◆ **TASK PROMPT**: Please print the lines of the data below from the line with "entreposées pour expédition" to the line with "Nous ne sommes", both of those lines included, without any changes.

◆ **Text extracted page by page**:
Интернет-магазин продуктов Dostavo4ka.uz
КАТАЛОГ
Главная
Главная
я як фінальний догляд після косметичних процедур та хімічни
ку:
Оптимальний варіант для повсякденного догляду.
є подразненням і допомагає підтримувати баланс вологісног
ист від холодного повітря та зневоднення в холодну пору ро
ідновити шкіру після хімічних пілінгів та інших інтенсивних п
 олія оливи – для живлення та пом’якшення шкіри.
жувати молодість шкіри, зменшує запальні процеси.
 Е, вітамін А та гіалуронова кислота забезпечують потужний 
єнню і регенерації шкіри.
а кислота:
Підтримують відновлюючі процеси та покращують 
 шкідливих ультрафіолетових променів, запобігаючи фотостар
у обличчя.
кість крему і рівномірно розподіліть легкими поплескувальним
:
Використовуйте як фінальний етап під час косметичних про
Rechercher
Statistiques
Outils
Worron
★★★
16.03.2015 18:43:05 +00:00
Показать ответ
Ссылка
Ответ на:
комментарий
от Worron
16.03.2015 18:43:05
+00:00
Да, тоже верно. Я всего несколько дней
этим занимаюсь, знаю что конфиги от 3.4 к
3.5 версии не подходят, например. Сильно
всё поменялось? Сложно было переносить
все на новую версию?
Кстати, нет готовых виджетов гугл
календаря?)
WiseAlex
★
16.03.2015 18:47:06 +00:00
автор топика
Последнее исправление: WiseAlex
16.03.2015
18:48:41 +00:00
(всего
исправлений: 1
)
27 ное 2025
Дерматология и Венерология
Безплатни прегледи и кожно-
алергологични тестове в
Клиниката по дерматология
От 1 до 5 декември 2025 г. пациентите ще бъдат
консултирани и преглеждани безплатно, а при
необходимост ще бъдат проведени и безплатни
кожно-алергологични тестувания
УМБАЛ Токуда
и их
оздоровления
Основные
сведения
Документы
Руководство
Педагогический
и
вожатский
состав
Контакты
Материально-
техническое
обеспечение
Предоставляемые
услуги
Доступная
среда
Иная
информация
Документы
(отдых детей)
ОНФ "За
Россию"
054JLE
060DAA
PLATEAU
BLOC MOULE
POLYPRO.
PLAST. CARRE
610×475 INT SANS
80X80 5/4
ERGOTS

---

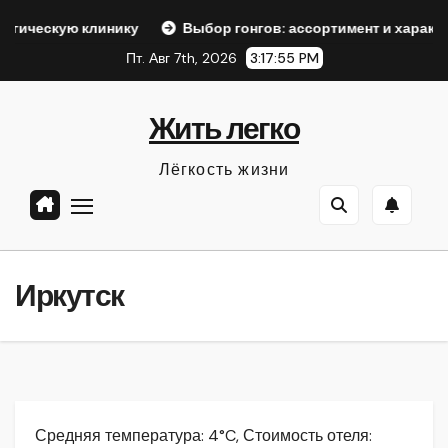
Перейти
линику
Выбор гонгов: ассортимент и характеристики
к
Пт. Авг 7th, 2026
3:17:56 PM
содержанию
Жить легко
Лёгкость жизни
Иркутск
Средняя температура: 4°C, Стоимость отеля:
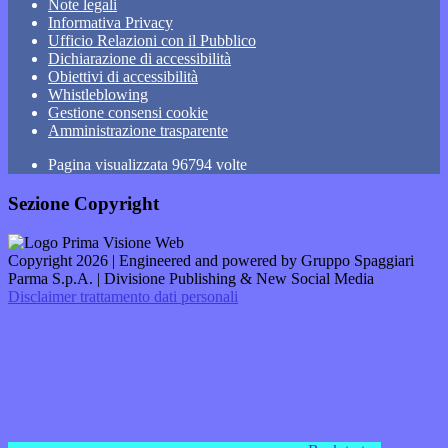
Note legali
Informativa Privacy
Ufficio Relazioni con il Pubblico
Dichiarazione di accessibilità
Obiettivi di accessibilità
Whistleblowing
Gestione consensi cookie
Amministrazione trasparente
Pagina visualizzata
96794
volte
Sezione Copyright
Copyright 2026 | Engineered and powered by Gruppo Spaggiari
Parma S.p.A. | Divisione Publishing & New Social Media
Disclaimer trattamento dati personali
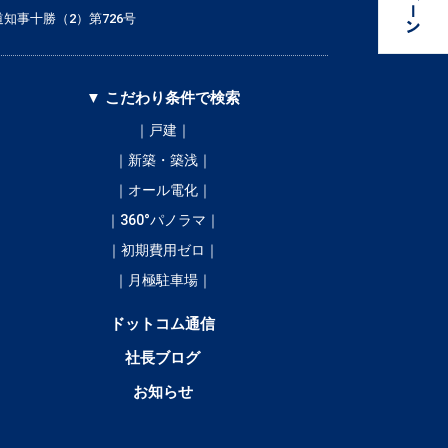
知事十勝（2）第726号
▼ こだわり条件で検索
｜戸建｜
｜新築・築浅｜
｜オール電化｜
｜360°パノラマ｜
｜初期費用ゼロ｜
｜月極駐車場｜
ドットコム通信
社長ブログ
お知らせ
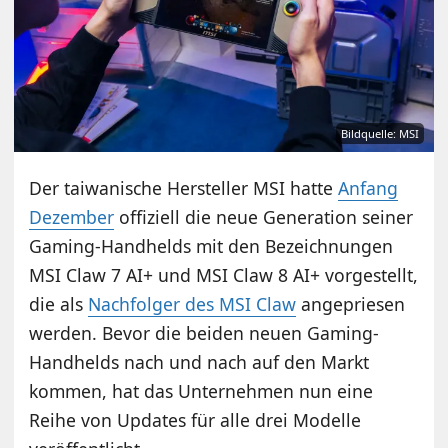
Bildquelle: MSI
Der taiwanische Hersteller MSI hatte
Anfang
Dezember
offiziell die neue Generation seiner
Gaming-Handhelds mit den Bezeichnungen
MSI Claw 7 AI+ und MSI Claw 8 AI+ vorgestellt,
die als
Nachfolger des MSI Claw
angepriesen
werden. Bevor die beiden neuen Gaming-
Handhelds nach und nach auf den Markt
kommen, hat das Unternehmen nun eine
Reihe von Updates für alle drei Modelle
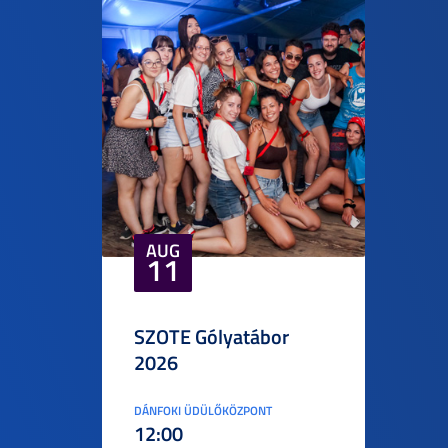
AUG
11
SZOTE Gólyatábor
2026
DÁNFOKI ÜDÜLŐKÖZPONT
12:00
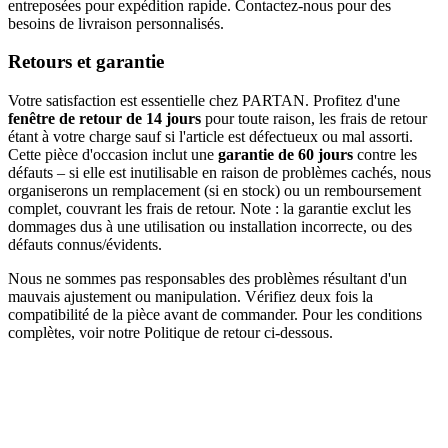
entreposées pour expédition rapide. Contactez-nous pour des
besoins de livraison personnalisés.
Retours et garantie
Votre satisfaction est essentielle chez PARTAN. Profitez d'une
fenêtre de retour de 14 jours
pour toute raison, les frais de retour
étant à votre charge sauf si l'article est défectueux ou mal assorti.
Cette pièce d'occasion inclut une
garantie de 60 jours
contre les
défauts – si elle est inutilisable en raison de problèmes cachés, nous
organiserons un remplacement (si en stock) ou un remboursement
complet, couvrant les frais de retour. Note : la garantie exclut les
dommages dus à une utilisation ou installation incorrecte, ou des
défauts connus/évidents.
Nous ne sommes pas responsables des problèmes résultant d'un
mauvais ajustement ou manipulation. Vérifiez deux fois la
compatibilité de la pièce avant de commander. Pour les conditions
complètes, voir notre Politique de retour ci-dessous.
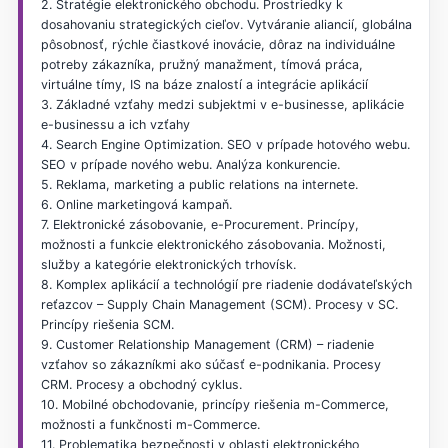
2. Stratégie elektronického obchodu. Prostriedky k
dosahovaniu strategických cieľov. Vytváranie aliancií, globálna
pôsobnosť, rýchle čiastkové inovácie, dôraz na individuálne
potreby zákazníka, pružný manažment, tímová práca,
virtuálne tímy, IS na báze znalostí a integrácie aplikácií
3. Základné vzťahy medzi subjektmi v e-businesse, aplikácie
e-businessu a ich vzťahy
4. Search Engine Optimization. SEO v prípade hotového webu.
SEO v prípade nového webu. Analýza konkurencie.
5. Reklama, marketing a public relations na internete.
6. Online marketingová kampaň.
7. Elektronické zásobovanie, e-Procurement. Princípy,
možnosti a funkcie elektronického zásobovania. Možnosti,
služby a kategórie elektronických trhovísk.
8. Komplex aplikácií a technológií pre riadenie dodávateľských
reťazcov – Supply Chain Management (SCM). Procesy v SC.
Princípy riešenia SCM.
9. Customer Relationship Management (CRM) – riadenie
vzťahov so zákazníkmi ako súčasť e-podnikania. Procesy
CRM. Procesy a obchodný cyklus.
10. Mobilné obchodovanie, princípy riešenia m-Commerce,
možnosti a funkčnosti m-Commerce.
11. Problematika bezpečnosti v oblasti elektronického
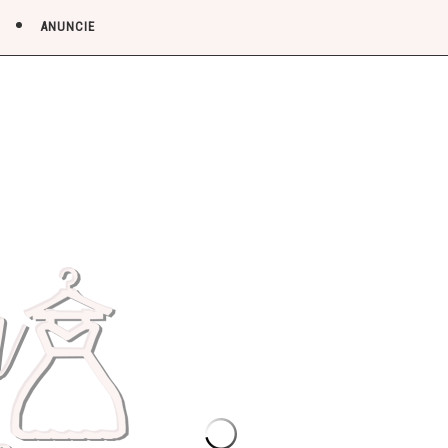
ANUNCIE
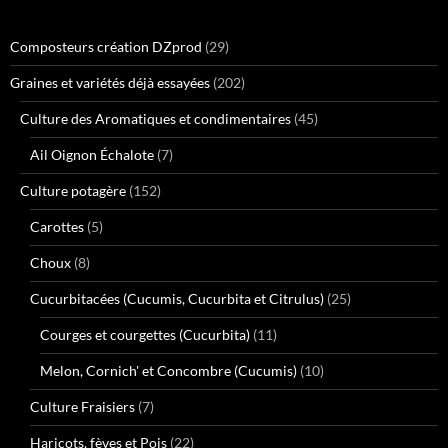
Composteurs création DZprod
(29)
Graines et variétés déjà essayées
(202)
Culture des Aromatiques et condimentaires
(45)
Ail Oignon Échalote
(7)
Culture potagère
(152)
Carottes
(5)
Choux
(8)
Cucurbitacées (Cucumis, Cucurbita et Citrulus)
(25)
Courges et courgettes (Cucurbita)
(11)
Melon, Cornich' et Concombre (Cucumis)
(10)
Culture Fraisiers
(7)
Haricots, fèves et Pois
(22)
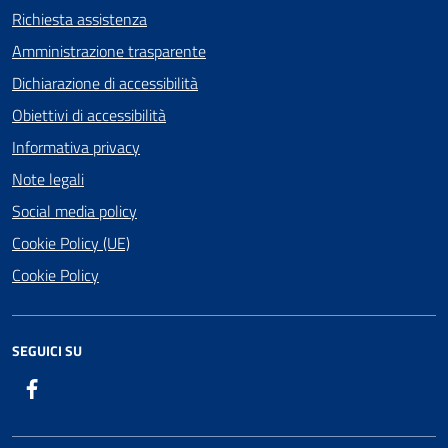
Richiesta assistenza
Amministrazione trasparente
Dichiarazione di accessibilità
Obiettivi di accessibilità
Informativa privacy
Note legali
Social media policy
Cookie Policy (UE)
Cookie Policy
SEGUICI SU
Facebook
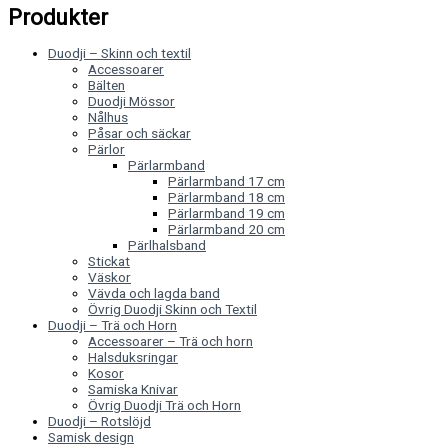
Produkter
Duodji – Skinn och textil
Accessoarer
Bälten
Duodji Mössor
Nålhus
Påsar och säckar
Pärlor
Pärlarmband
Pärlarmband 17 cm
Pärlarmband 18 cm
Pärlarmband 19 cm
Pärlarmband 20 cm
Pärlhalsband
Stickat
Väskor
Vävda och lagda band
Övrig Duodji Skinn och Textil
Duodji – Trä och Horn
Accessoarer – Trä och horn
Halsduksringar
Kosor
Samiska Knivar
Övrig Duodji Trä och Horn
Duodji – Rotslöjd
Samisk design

◆ **COMPLETED TASK**:
entreposées pour expédition rapide. Contactez-nous pour des
besoins de livraison personnalisés.
Retours et garantie
Votre satisfaction est essentielle chez PARTAN. Profitez d'une
fenêtre de retour de 14 jours
pour toute raison, les frais de retour
étant à votre charge sauf si l'article est défectueux ou mal assorti.
Cette pièce d'occasion inclut une
garantie de 60 jours
contre les
défauts – si elle est inutilisable en raison de problèmes cachés, nous
organiserons un remplacement (si en stock) ou un remboursement
complet, couvrant les frais de retour. Note : la garantie exclut les
dommages dus à une utilisation ou installation incorrecte, ou des
défauts connus/évidents.
Nous ne sommes pas responsables des problèmes résultant d'un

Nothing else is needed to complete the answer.